I'm pleased that I got some of the same here; the two protagonists are both ethnic minorities, and the narrative explores the fraught history and circumstances thoroughly while managing not to fall into maudlin character-defined-by-their-hardships territory. Unfortunately, the greater narrative is somewhat less well-drawn; the middle act in particular, where much of the juicy intrigue happens, feels rather jumbled and unfocused, with many excellent opportunities for worldbuilding ignored and a general feeling of narrative Calvinball. This isn't precisely helped by Zacharias being a frustratingly passive main character; he keeps hearing about these various machinations being fomented against him, but he never seems to do anything about it. By midway through the book I was genuinely wondering at the source of his confidence, and whether he was a champion minimizer or in active denial.

Luckily, things pick up towards the end, and the denouement nicely ties up all the loose ends. My one other complaint is that the two main characters are both so emotionally closed-off that, while I could see thow they would admire each other, I wasn't really buying the romantic angle; they simply hadn't grown emotionally close enough for the sort of love they were professing. I feel like that might have been better saved for a sequel, when the two of them have spent some time together that isn't taken up with politicking or putting out magical brushfires. Still, I enjoyed the story on the whole, and I hope Zen Cho continues to write.

What I'm currently reading

The Hummingbird's Daughter, by Luis Alberto Urrea. Still enjoying this trek, even if I'm not sure where it's all going.
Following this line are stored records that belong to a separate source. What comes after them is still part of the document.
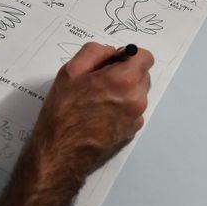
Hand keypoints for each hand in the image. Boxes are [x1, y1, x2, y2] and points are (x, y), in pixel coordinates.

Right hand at [0, 43, 152, 205]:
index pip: (146, 57)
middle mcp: (136, 99)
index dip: (129, 55)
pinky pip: (133, 110)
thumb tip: (112, 51)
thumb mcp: (71, 71)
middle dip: (126, 72)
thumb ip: (95, 52)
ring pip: (138, 93)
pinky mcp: (132, 131)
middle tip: (100, 81)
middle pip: (143, 75)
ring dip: (124, 91)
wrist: (60, 154)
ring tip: (98, 99)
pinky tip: (100, 114)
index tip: (114, 61)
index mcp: (124, 81)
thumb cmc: (63, 113)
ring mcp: (136, 117)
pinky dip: (122, 107)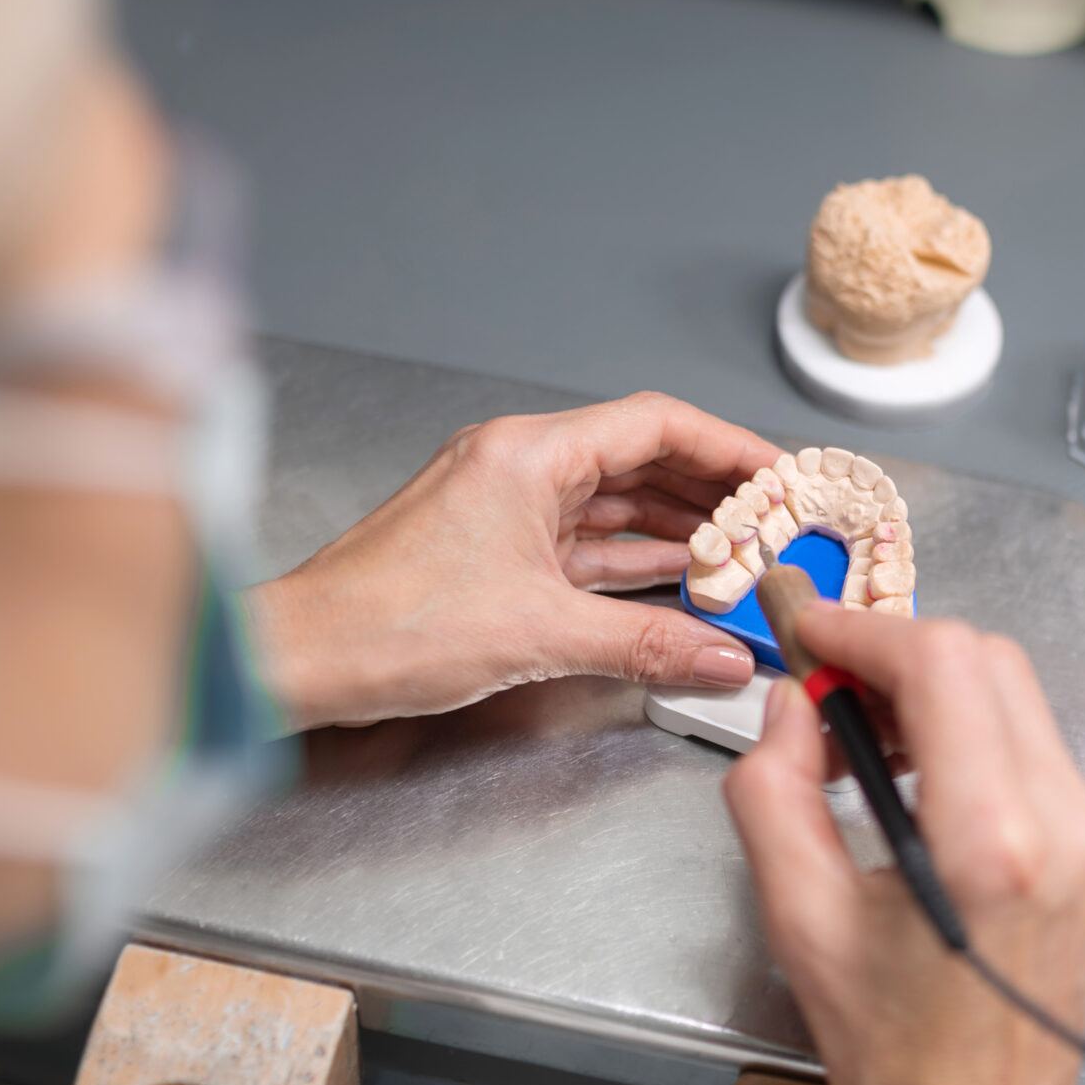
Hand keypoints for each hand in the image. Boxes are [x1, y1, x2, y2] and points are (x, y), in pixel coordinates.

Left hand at [248, 393, 780, 727]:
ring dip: (678, 529)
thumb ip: (647, 644)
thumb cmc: (385, 626)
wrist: (302, 659)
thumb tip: (722, 654)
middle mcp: (515, 466)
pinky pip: (583, 543)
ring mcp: (502, 506)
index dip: (730, 447)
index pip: (655, 424)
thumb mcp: (540, 636)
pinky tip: (679, 581)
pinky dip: (634, 561)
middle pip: (640, 459)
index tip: (782, 473)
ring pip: (613, 503)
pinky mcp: (492, 549)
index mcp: (526, 454)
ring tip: (743, 554)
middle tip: (776, 517)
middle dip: (713, 490)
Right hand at [724, 610, 1084, 1084]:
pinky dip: (967, 725)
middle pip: (986, 659)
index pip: (941, 664)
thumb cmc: (890, 1053)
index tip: (809, 639)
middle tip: (828, 688)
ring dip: (933, 686)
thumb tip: (791, 706)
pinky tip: (912, 772)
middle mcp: (1059, 823)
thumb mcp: (798, 917)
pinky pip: (1030, 738)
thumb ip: (774, 790)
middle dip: (898, 652)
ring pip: (1014, 691)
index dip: (863, 633)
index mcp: (988, 840)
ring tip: (863, 738)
At one point, one of the characters talks about how he's reading Don Quixote, and that set off a ping of recognition in my brain - I've never read the whole thing, but I seem to remember that it's written in much the same style, a string of anecdotes that combine to (in theory) produce a greater narrative. The atmosphere here continues to be all-encompassing; I swear there are times reading it when I can feel myself in the Sonoran desert again.

What I plan to read next

So many options! I'm leaning towards a genre trilogy of some sort; I've been hearing from all sides that Leckie's Ancillary books are amazing, but [personal profile] ivy recommends Jemisin's The Broken Earth series. I may do the latter in audiobook form and the former on paper (the Ancillary audiobooks are notoriously awful); I'd taken a break from audiobooks while I was mainlining The Adventure Zone, but I've listened through their entire first campaign. (How did a podcast of three nerds and their dad playing Dungeons & Dragons make me cry. How.) So, as usual, we'll see!